Alter Articles of Association in the England company register
For every company to run smoothly and successfully, there are always some laws present in the company that prevents it from detracting from its main path. Not only that, there are also some laws present, that protects the rights of each and every member of the company in the England company register . These laws are mainly for the reason that the superiors of the company I.e. shareholders, don not use their power to suppress or destroy or blackmail their under employees too.
These articles of association are made at first from the equal agreement of all the shareholders of the company, when the company is first made and then is submitted to the companies' house, so that the check and balance of the laws remains. Later, if they want to alter it again in the future, they have to go through a number of procedures to ensure the companies’ house that should be authorized by them. For complete ensuring, it is checked whether the changing of the article is for the best interest of the company or not.
Now, let's talk about the procedures that were used before and still are in use, when in need to alter the article of association.
Approval of Amendment after set up limited company Companies House
The most basic procedure for its amendment approval is done by voting (What...? Voting?). Well! Yes! No matter how much we emphasize that a certain someone owns the whole company, he/she still has no liberty to make any changes in the articles of association. Even though, that person is the chairman of the company, in most cases, he/she is elected through voting of all the shareholders best interests, obviously, in some cases or in I think many cases the chair person is mostly he heir selected by the previous chair person. But still, in spite of all that, that chairperson doesn’t owns the whole company and for him to make any amendment in the article of association, he/she still needs to have the approval of the board members i.e. Shareholders.
About 75% approval of the board members is required for it.

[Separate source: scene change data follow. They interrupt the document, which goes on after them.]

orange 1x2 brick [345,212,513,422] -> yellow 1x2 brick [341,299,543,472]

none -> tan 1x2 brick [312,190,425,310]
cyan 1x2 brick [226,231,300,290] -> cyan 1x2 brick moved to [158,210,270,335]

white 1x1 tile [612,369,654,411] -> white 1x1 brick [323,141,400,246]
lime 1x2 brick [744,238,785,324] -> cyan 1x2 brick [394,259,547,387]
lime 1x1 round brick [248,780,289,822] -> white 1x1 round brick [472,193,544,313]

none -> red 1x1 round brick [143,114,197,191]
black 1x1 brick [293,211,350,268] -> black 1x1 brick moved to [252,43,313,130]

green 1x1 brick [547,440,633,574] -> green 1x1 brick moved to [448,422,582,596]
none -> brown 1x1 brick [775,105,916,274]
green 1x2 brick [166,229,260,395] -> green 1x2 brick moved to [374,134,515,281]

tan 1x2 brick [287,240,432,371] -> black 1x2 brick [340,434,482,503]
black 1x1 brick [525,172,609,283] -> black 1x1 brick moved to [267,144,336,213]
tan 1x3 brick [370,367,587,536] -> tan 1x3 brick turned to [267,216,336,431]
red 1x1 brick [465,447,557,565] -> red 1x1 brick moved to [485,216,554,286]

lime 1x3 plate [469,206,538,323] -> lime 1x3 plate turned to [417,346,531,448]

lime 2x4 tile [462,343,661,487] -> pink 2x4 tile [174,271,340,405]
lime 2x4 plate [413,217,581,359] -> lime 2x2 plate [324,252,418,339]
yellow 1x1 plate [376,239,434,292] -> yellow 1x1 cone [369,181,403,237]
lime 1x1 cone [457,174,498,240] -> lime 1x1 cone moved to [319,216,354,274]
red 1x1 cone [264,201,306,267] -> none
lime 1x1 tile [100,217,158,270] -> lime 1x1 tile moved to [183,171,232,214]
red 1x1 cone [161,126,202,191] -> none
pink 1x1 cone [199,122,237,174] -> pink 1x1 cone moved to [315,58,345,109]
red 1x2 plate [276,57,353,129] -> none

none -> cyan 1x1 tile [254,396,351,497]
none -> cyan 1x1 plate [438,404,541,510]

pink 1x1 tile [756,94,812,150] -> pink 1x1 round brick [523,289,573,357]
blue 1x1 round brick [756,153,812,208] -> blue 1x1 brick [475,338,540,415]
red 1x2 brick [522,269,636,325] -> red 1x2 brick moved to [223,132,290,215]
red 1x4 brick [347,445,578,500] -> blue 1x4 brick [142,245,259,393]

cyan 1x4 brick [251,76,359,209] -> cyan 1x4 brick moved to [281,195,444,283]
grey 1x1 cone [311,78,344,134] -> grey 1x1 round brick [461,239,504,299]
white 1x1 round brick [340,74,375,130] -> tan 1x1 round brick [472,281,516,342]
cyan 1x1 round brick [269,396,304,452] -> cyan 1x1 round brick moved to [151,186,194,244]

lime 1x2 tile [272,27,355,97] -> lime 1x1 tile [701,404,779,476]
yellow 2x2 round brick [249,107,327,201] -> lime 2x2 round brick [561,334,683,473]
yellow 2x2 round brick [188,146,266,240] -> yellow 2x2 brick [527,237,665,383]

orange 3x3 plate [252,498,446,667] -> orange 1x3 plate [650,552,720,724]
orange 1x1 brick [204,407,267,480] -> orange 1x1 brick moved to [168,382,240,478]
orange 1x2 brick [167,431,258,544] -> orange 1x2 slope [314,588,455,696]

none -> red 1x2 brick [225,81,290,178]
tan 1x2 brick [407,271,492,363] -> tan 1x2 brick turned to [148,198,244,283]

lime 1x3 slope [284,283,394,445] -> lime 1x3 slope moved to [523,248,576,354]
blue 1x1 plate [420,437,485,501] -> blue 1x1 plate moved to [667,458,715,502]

Yes 75%, not less. This is for ensuring that not only the majority wants the change (51%), but a huge amount of the well-wishers of the company wants it too, but this must have to be according to common law rules to stamp that this is for the best of the company.
Common Law Rules in the guideline issued by set up limited company Companies House
Now let’s start talking about how these common law rule judge if the change is for the right or for the wrong and also see how some cases got conflicted with the others.
The first initiative rule was the Allen v. Goldreefs it stated as:
Shareholders after they had to set up limited company Companies House must exercise their power to amend the articles bona fide in the best interests of the company.
But in this rule, there was always some uncertainty about whether there was any sort of some hidden objective or subjective for whether the exercise of voting power was genuine in the best interests of the company.
After that the next was the Dafen Tinplate:
• A clause enabling the majority to buy out the minority was not bona fide in the interests of the company because it was wider than the interests could require.
In this case/act, the objective test is applied.
Then comes, Sidebottom v. Kershaw
• A clause enabling directors to require any shareholder competing with the company to sell his shares was valid because it was in the interests of the company.
In this act, the objective test is not only applied but also has to be passed by the companies’ house.
On the other hand:
• A clause to remove a detested life director was held to be valid on the basis that it was for members, and not the court to decide what is in the best interests of the company.
Here, the subjective test is applied and passed.
• Greenhalgh had been removed from a position of control and his seat on the board, but still held appropriate rights. In an attempt to avoid the pre-emption rights, passed a special resolution saying that a transfer of shares to any party is fine as long as backed by an ordinary resolution.
An Australian case on the topic, Gambotto provided a different perspective and criticised Greenhalgh for being subjective. Here is what it concluded:
• Concerned a provision allowing the majority to force the minority to sell.
• Held that the objective test should apply and criticised the subjective approach in Shuttleworth and Greenhalgh saying that it did not respect the propriety nature of shareholding.
The logic of the Gambotto was flawed and also in its criticism of Shuttleworth. Because owning shares does not give a right to be a life director.
In Citco, Lord Hoffman disagreed with Gambotto as well.
• A provision which said that the test was Greenhalgh, whether the shareholders had honestly exercised their powers in the best interests of the company as a whole, including the interests of a hypothetical member.
• Lord Hoffman doubted whether there was any distinction between rules for provisions involving an expropriation of shares and those which do not. He also rejected the idea that shares carry a right to be involves. The only right a shareholder has is the right to a fair price for the shares, it is purely financial.
Where the company does not really have any interest then Lord Hoffman in Citco super scribe the test of Lord Evershed in Greenhalgh, that the exercise of powers must have honestly been in the interests of a hypothetical member.
William dislikes that it involves two abstract considerations, instead he would like the best interests of the company to merely incorporate the best interests of the hypothetical members.
He disagreed with this criticism, saying that there were no abstracts and quoting what Lord Hoffman said that; “Where a dispute about altering the articles is not a dispute in which the company has an interest, then the interests of the company as a whole may be aligned with the interests of the hypothetical member’’. Summing up the whole history above.